▶ What you have to do
Copy out every line of the records below that contains the word "first". Match it case-sensitively.

▶ Records for this exercise
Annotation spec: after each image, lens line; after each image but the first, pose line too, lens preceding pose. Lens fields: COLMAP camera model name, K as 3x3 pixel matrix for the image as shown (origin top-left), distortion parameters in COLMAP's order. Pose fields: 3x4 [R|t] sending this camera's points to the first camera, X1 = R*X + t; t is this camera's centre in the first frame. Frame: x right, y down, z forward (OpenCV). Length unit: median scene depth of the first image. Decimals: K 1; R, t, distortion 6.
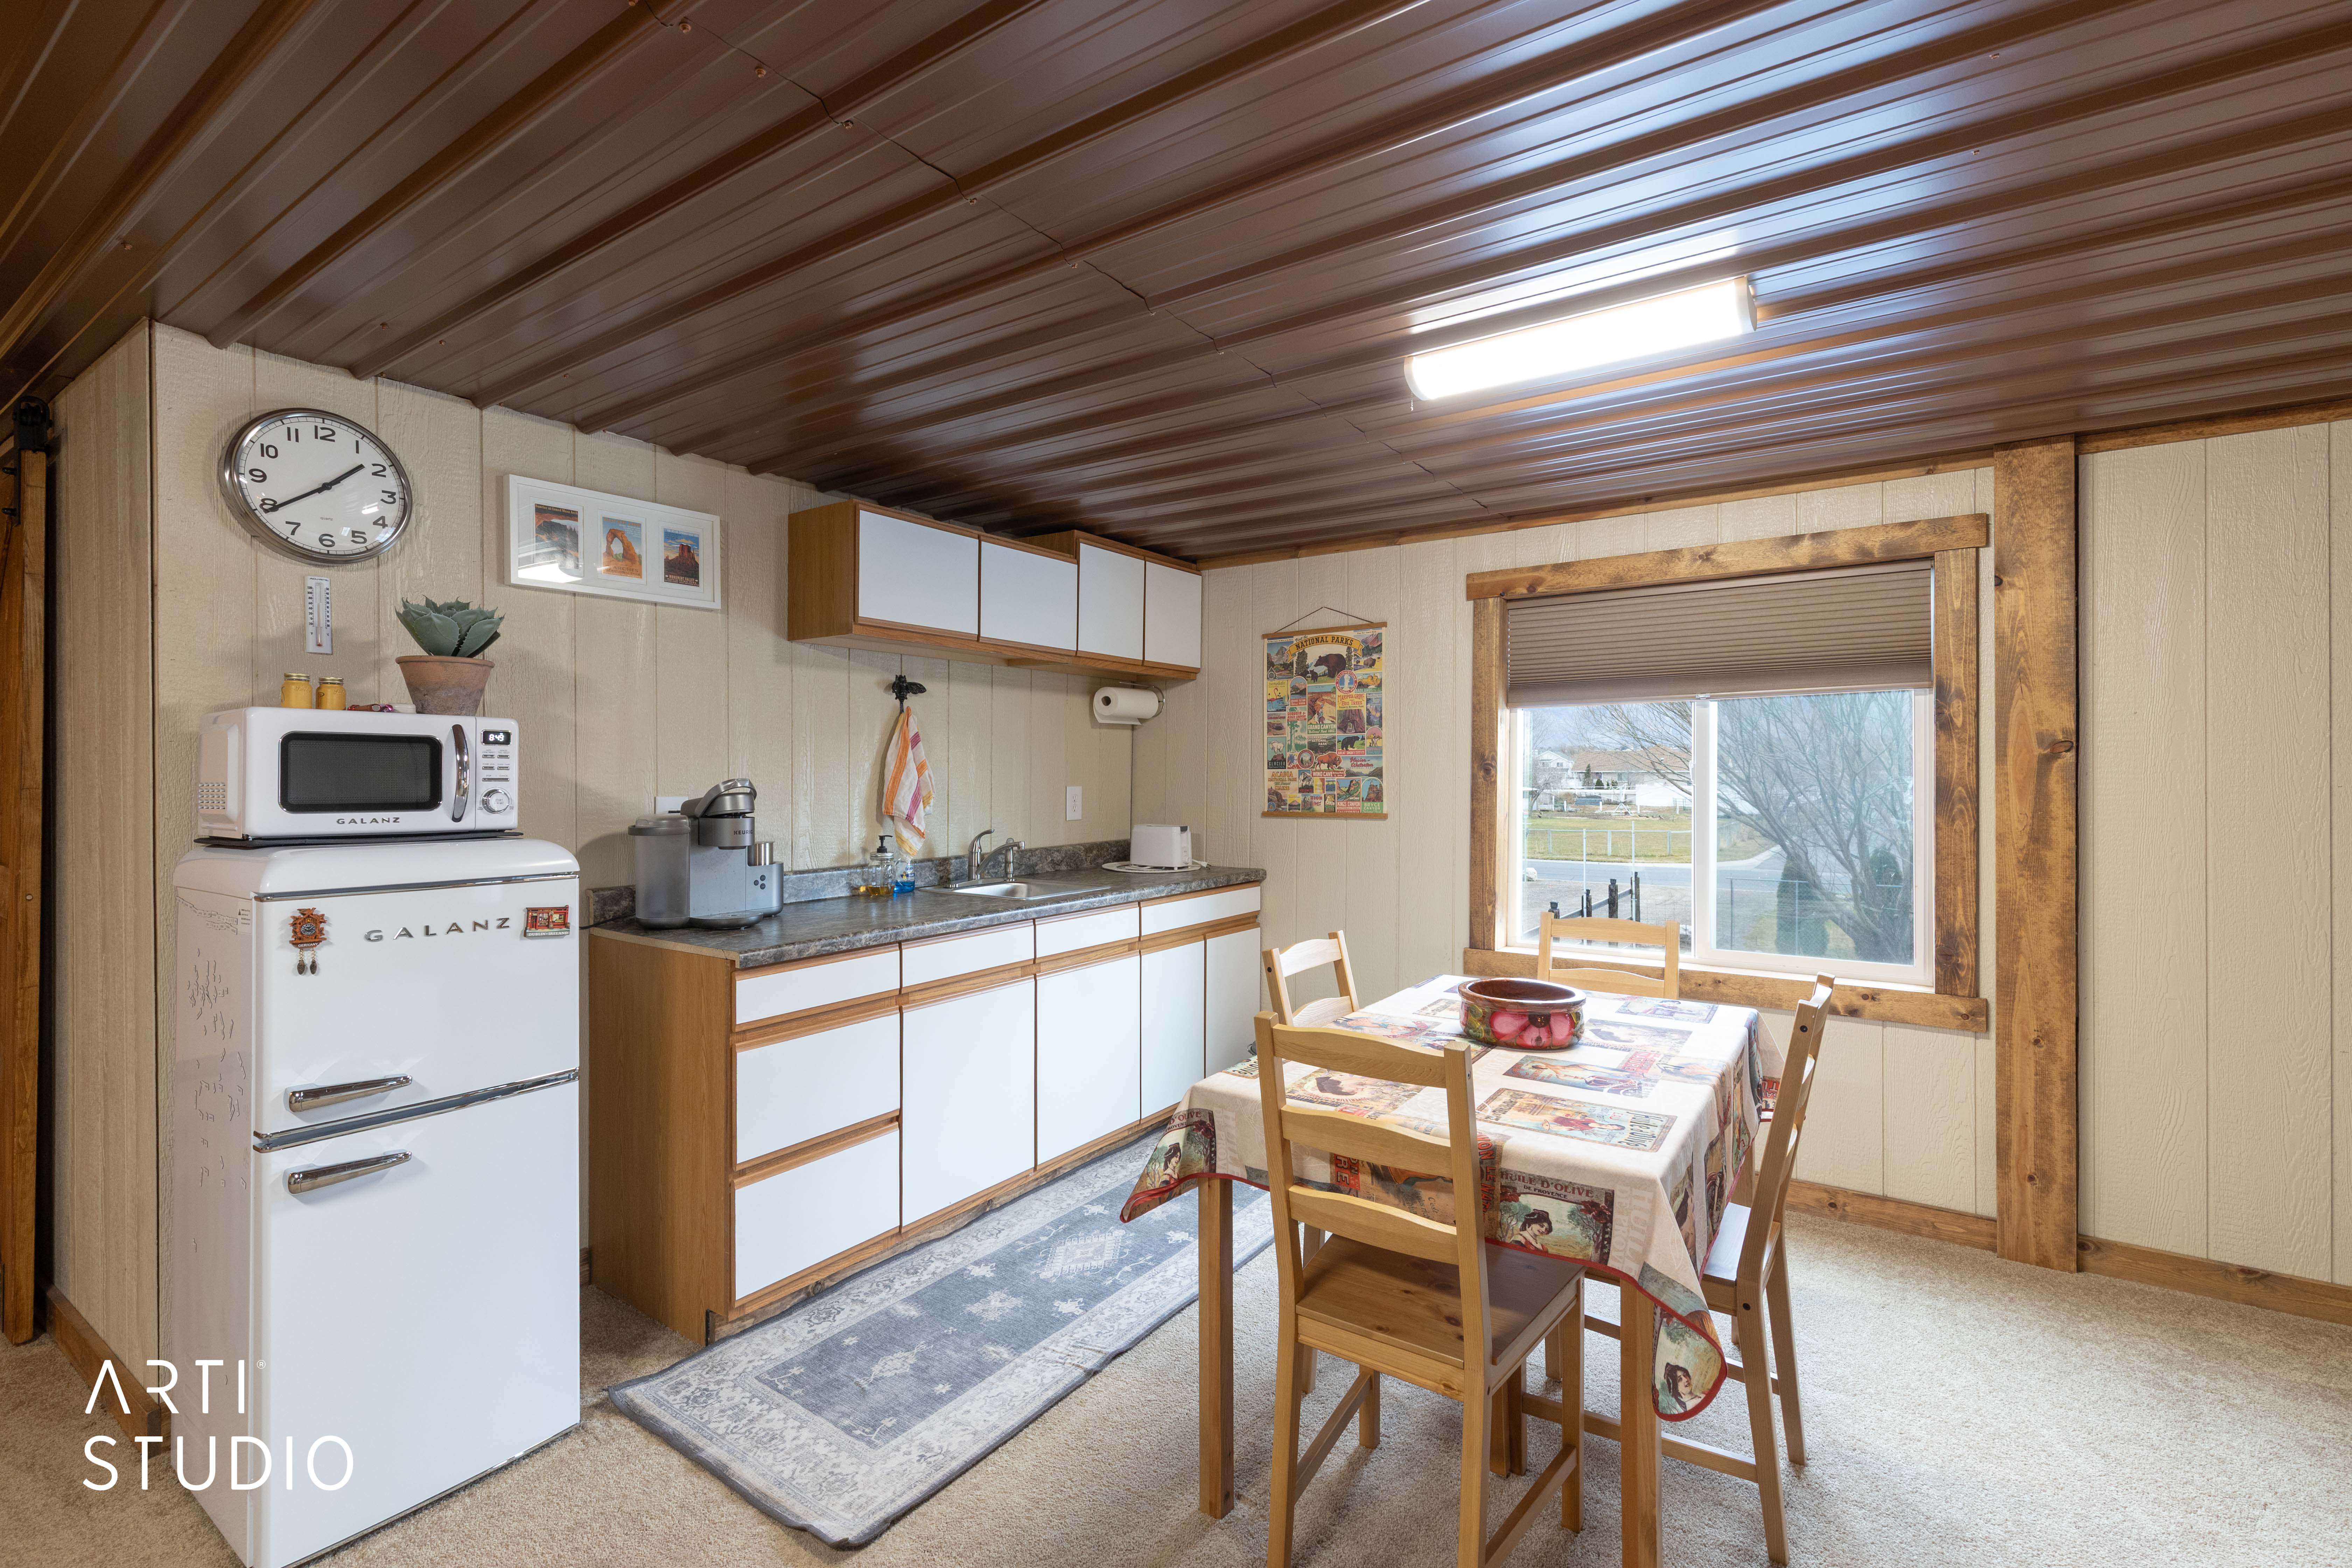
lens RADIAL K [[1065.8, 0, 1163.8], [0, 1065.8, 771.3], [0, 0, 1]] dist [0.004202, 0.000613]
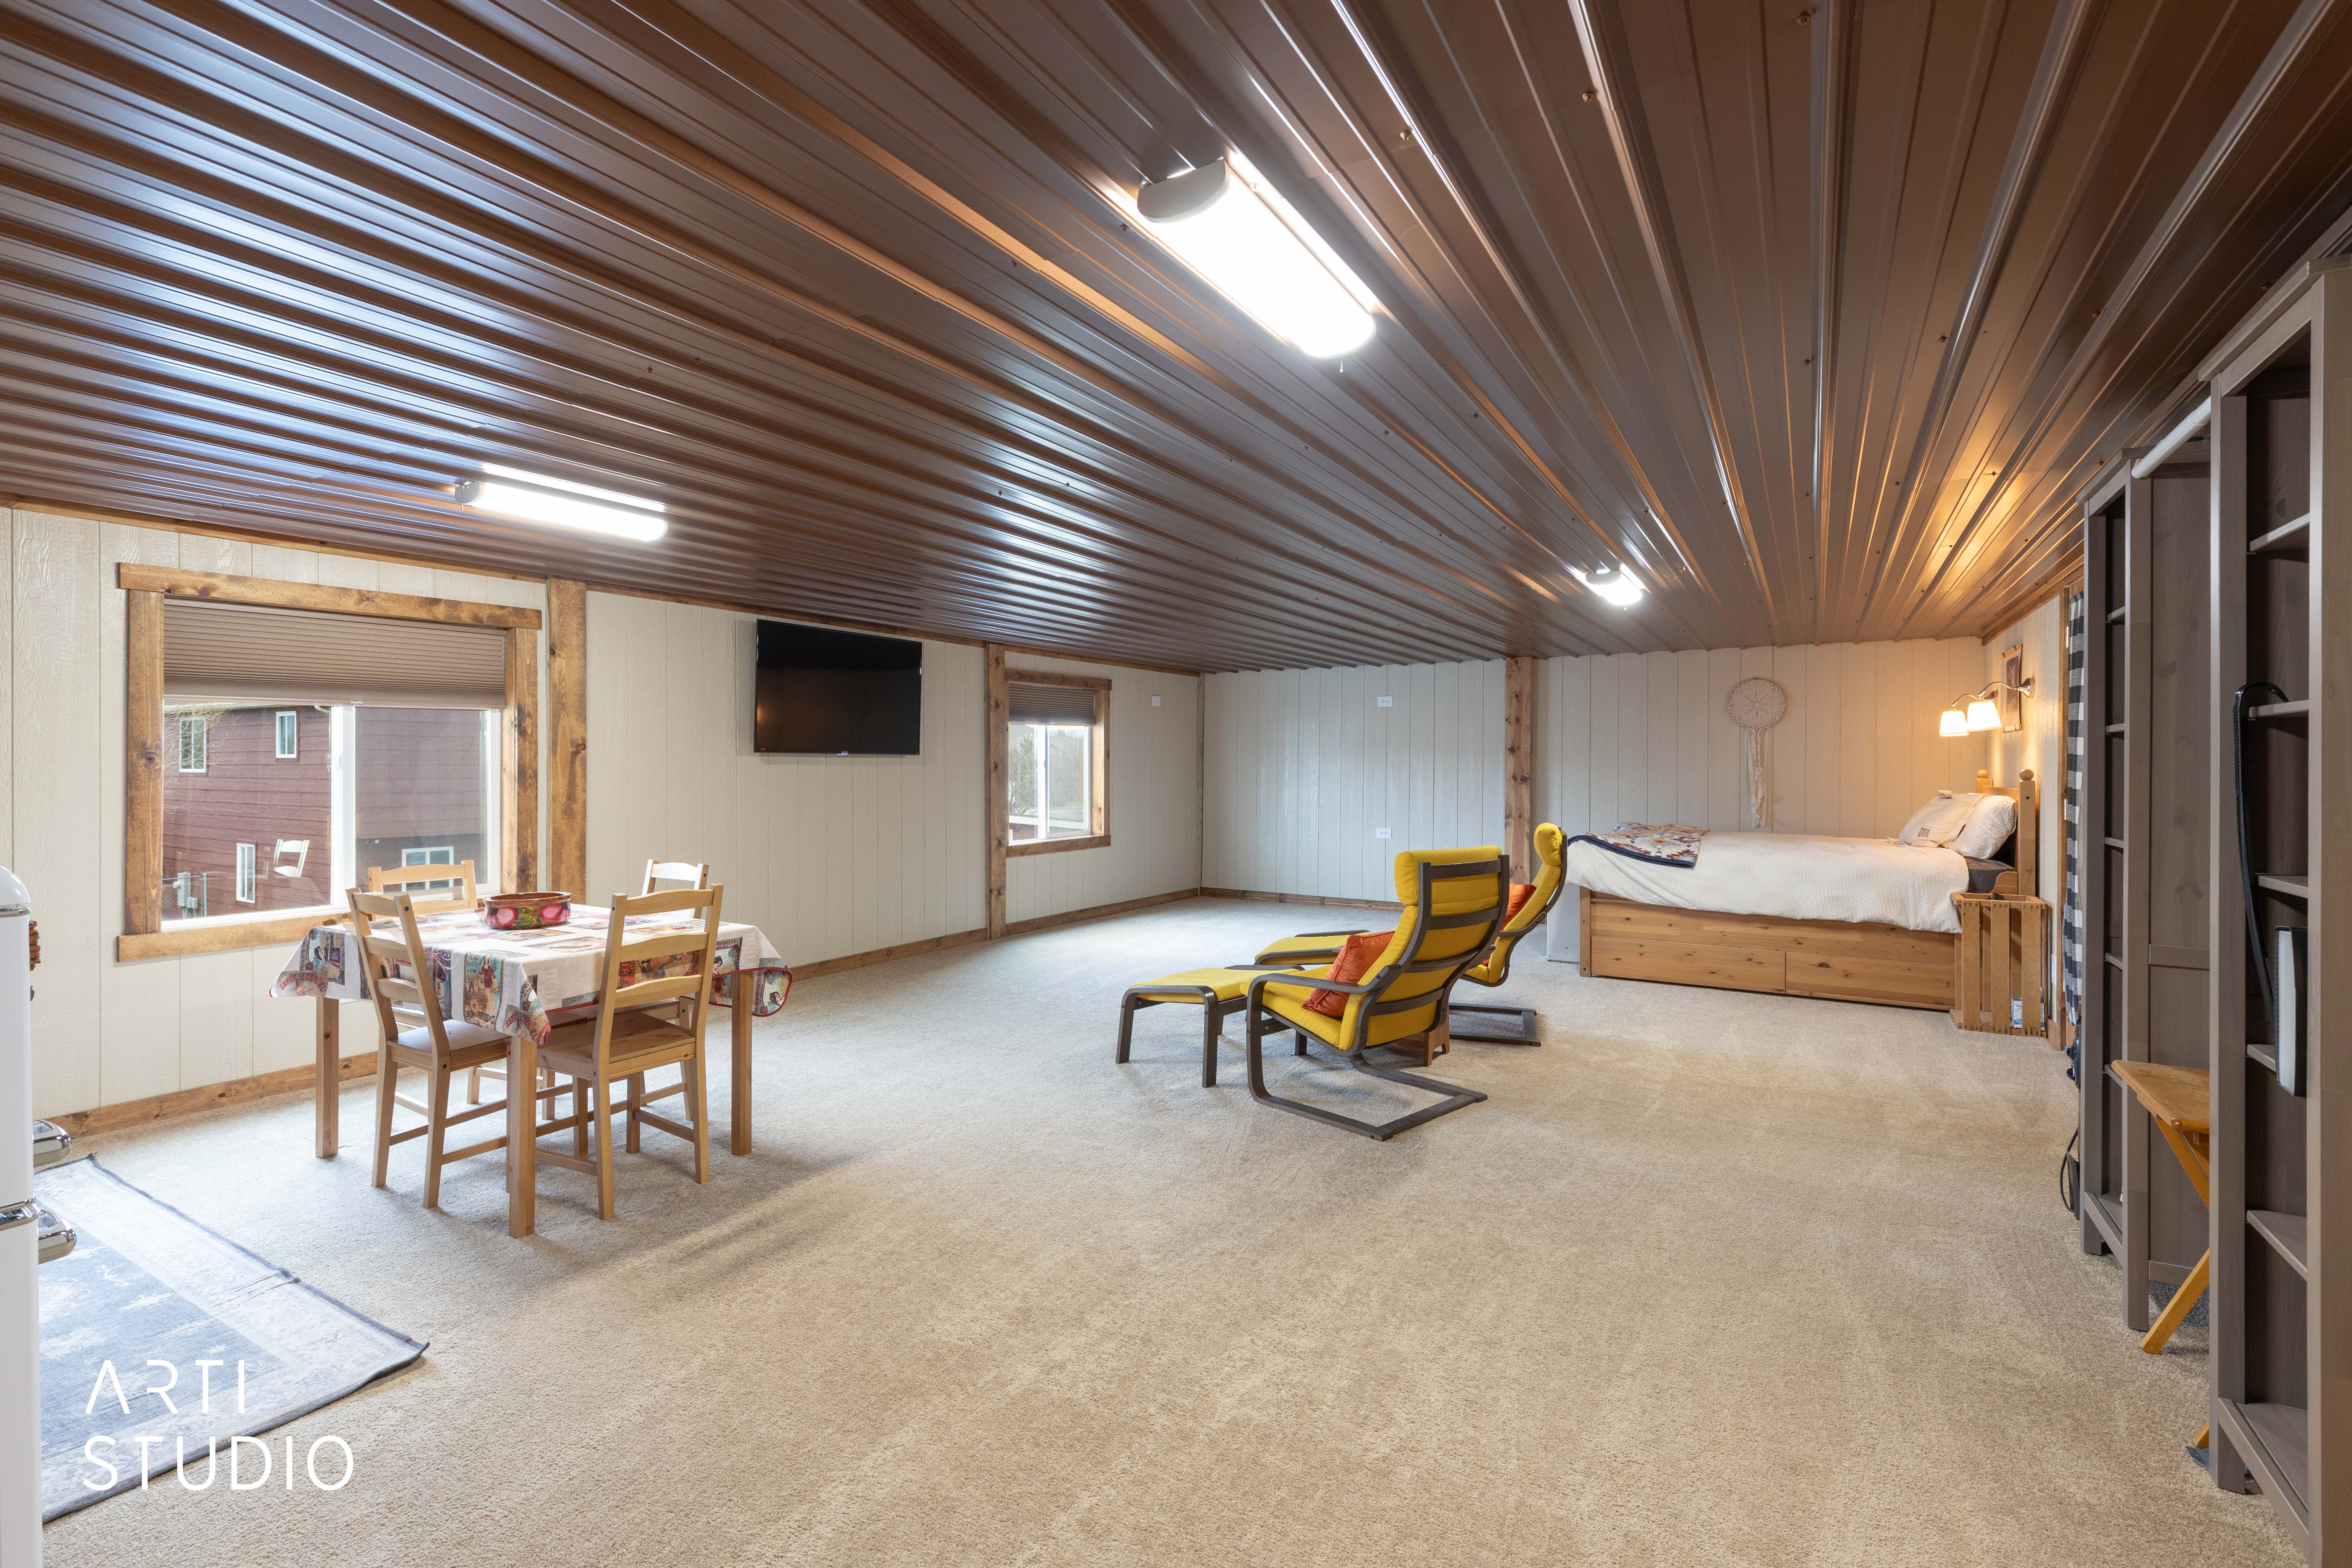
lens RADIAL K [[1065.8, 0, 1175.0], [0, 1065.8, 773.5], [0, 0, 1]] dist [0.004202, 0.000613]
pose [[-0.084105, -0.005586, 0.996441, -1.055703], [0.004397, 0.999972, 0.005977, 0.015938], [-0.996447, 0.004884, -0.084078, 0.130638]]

==

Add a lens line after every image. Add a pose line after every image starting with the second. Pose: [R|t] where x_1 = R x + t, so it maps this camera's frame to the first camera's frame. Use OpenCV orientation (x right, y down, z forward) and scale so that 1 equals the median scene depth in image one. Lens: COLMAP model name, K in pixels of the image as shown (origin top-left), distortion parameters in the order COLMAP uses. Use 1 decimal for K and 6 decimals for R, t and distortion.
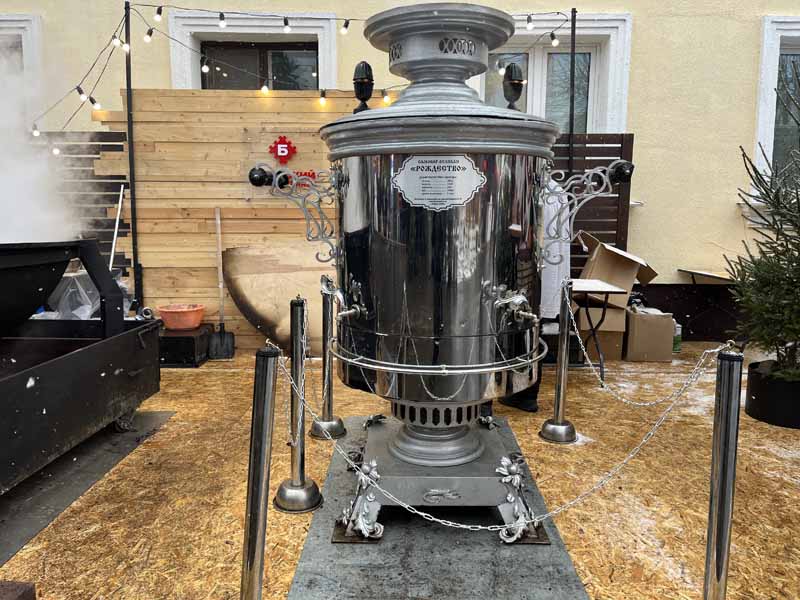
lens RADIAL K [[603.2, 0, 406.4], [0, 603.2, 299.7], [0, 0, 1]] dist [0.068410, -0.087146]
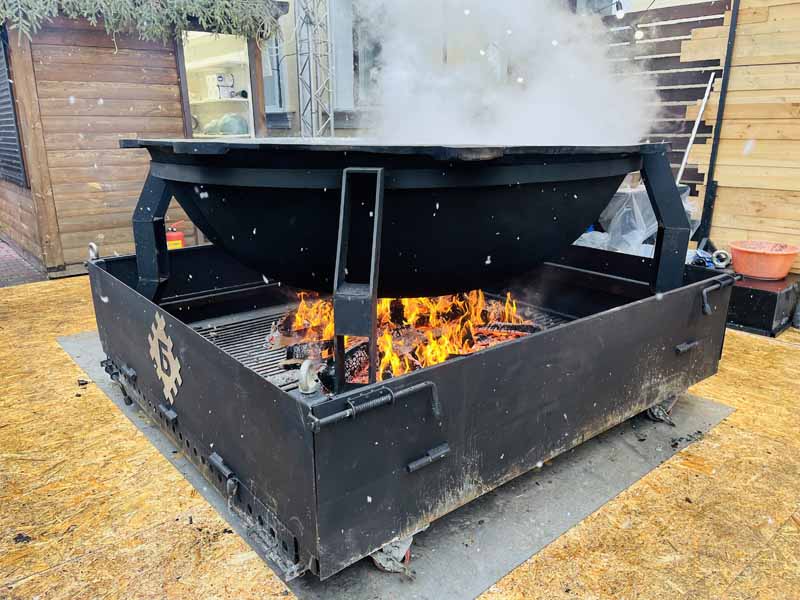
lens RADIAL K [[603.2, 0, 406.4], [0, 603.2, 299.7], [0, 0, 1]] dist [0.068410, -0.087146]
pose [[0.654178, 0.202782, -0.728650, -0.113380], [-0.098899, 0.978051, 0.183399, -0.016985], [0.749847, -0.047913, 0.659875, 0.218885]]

▶ Your solution
Annotation spec: after each image, lens line; after each image but the first, pose line too, lens preceding pose. Lens fields: COLMAP camera model name, K as 3x3 pixel matrix for the image as shown (origin top-left), distortion parameters in COLMAP's order. Pose fields: 3x4 [R|t] sending this camera's points to the first camera, X1 = R*X + t; t is this camera's centre in the first frame. Frame: x right, y down, z forward (OpenCV). Length unit: median scene depth of the first image. Decimals: K 1; R, t, distortion 6.
Add a lens line after every image. Add a pose line after every image starting with the second. Pose: [R|t] where x_1 = R x + t, so it maps this camera's frame to the first camera's frame. Use OpenCV orientation (x right, y down, z forward) and scale so that 1 equals the median scene depth in image one. Lens: COLMAP model name, K in pixels of the image as shown (origin top-left), distortion parameters in the order COLMAP uses. Use 1 decimal for K and 6 decimals for R, t and distortion.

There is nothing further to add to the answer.